A variety of thermodynamic and transport measurements were made on high-quality single crystals of the Pr-based filled skutterudite compound PrFe₄As₁₂. Abrupt features in magnetization, ac susceptibility, specific heat, resistivity, thermoelectric power, and ultrasonic velocity reveal the onset of long range ferromagnetic order below Theta_C=18 K. The low-temperature magnetic susceptibility is characterized by a Curie–Weiss law with an effective moment of 3.52µ_B/f.u. and a saturation magnetization of 2.3µ_B/f.u., which is consistent with a magnetic Γ₅ triplet ground state. A gaplike reduction of the large electronic specific heat coefficient of 340 mJ/mol K² and several other features point to a strongly correlated electron behavior that is likely coupled to a change in magnetic and/or structural order near T*~12 K. Furthermore, this complex magnetic state is found to be strongly field dependent, as evidenced by a change in the easy axis at low fields and an additional contribution to thermal conductivity appearing only at high fields.

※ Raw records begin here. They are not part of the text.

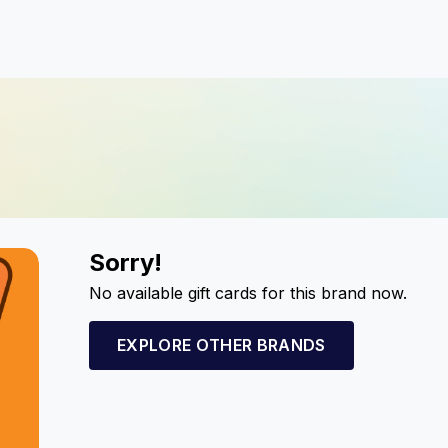
Sorry!
No available gift cards for this brand now.
EXPLORE OTHER BRANDS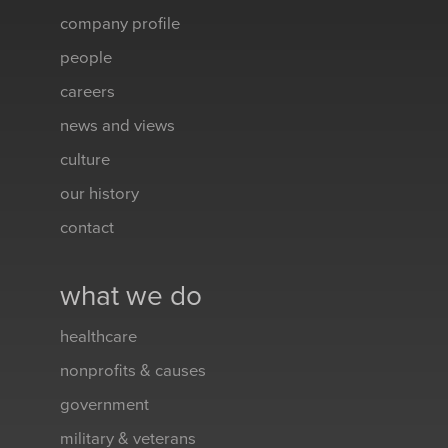
company profile
people
careers
news and views
culture
our history
contact
what we do
healthcare
nonprofits & causes
government
military & veterans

Phys. Rev. B 77 (2008) 144432. (Editor's Suggested).

Figure : A comparison of low-temperature specific heat, electrical resistivity, magnetization, ac susceptibility,
thermopower, and ultrasound data that are used to correlate features that are observed at the ferromagnetic ordering temperatureTheta_c = 18 K and the characteristic temperature T*= 12 K and T' = 10 K.

Upper: Temperature derivative of resistivity and electronic plus magnetic contributions to specific heat, which shows a striking resemblance of the temperature dependence of each throughout the entire range.

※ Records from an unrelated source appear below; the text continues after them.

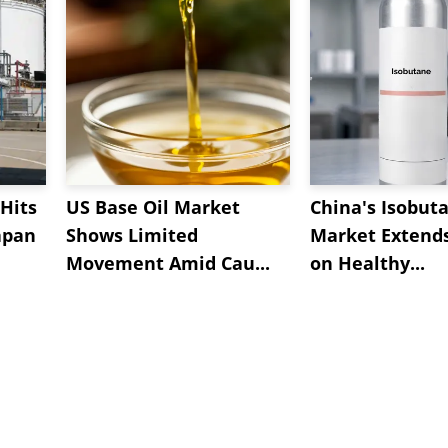
Hits
US Base Oil Market
China's Isobut
apan
Shows Limited
Market Extend
Movement Amid Cau...
on Healthy...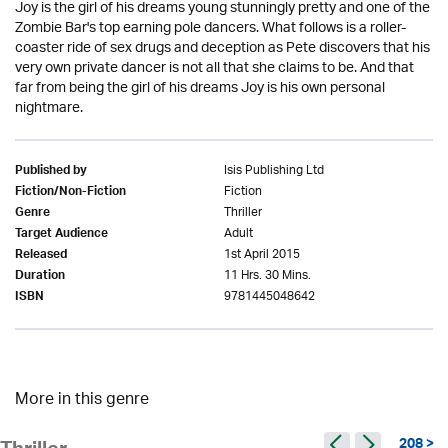
Joy is the girl of his dreams young stunningly pretty and one of the
Zombie Bar's top earning pole dancers. What follows is a roller-
coaster ride of sex drugs and deception as Pete discovers that his
very own private dancer is not all that she claims to be. And that
far from being the girl of his dreams Joy is his own personal
nightmare.
Isis Publishing Ltd
Published by
Fiction
Fiction/Non-Fiction
Thriller
Genre
Adult
Target Audience
1st April 2015
Released
11 Hrs. 30 Mins.
Duration
9781445048642
ISBN
More in this genre
208 >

Middle: Low-field (5 mT) dc magnetization and the imaginary part of the ac susceptibility, highlighting the coincidence of both the irreversibility temperature in M(T) and the peak in Chi_ac(T) with T*.

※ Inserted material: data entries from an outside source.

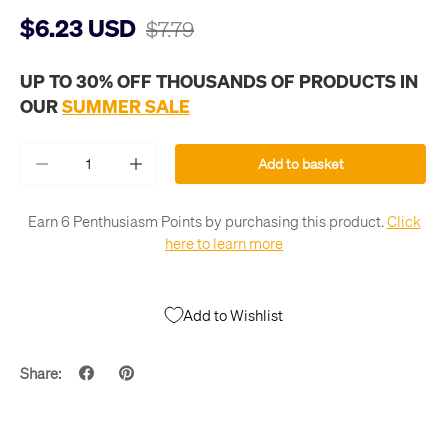
$6.23 USD
$7.79
UP TO 30% OFF THOUSANDS OF PRODUCTS IN
OUR
SUMMER SALE
Qty
Add to basket
-
+
Earn 6 Penthusiasm Points by purchasing this product.
Click
here to learn more
Add to Wishlist
Share: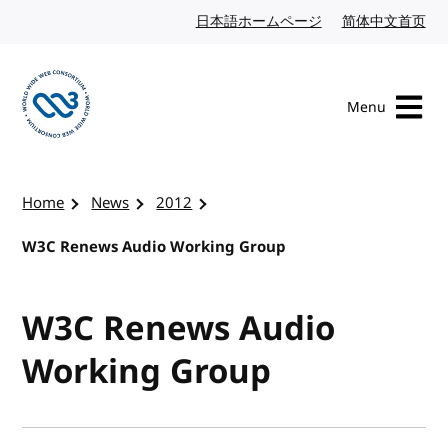
Skip to content
日本語ホームページ
Japanese website
简体中文首页
Chi
Menu
Visit the W3C homepage
Home
News
2012
W3C Renews Audio Working Group
W3C Renews Audio
Working Group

Lower* Zero-field thermoelectric power and relative change in the elastic constant ΔC₄₄/C₄₄ as a function of temperature for PrFe₄As₁₂.

Elastic constant measurements down to 0.48 K and in magnetic fields up to 11 T were performed on a single crystal of the filled skutterudite compound PrOs₄As₁₂. The longitudinal C_L111=C_B+4C₄₄/3 mode shows Curie-type softening below ~25 K, which is explained in terms of the quadrupole susceptibility modified by a crystalline electric field with a Γ₄⁽²⁾ ground state. A detailed H-T phase diagram for H || [111] is compiled with the elastic anomalies, which appear on the boundaries of two ordered phases at temperatures below 2.3 K and in fields below 3 T. The intermediate phase between 2 and 2.5 T assumes the aspect of antiferroquadrupolar ordering.

Phys. Rev. B 77 (2008) 094435,

also on J. Phys. Soc. Jpn. 77 (2008) Suppl. A, pp. 225-228.

Figure : Magnetic field vs. Temperature (H-T) phase diagram of PrOs₄As₁₂ with fields (a) H || [111] and (b) H || [1-10]. Data points are determined by a feature of elastic anomalies; upward or downward in C_L111 vs. H (solid circles and squares), C_L111 vs. T (open circles and squares); minimum in C_L111 vs. H (times), C_L111 vs. T (plus). Error bars on the markers indicate roughly estimated transition width. Solid lines are guides to the eyes, separating the PM region (phase I), AFM region (phase III) and unknown ordered phase II and II'.

We have performed dilatometric measurements by the capacitance method on tetragonal rare earth compounds DyB₂C₂ and HoB₂C₂ that show antiferro-quadrupole (AFQ) ordering. The tetragonal structure is invariant across the paramagnetic phase to the AFQ phase at T_Q=24.7 K in DyB₂C₂. In the case of intermediate phase IV of HoB₂C₂, between T_C1=5.9 K and T_C2=5.0 K, the lattice length along the [101] direction reveals an abrupt increase, while the lengths along the [100] and [110] directions shrink slightly. This lattice distortion is described in terms of triclinic strain ε_yz = ε_zx≠0 indicating the spontaneous ferro-quadrupole moment <O_yz>= <O_zx>≠0. A plausible model, based on an octupole ordering <T_x>=<T_y>=<T_z>≠0, in phase IV of HoB₂C₂, is argued.

J. Phys. Soc. Jpn. 74 (2005) 1666.

(*This research was performed at Niigata University in 2004.)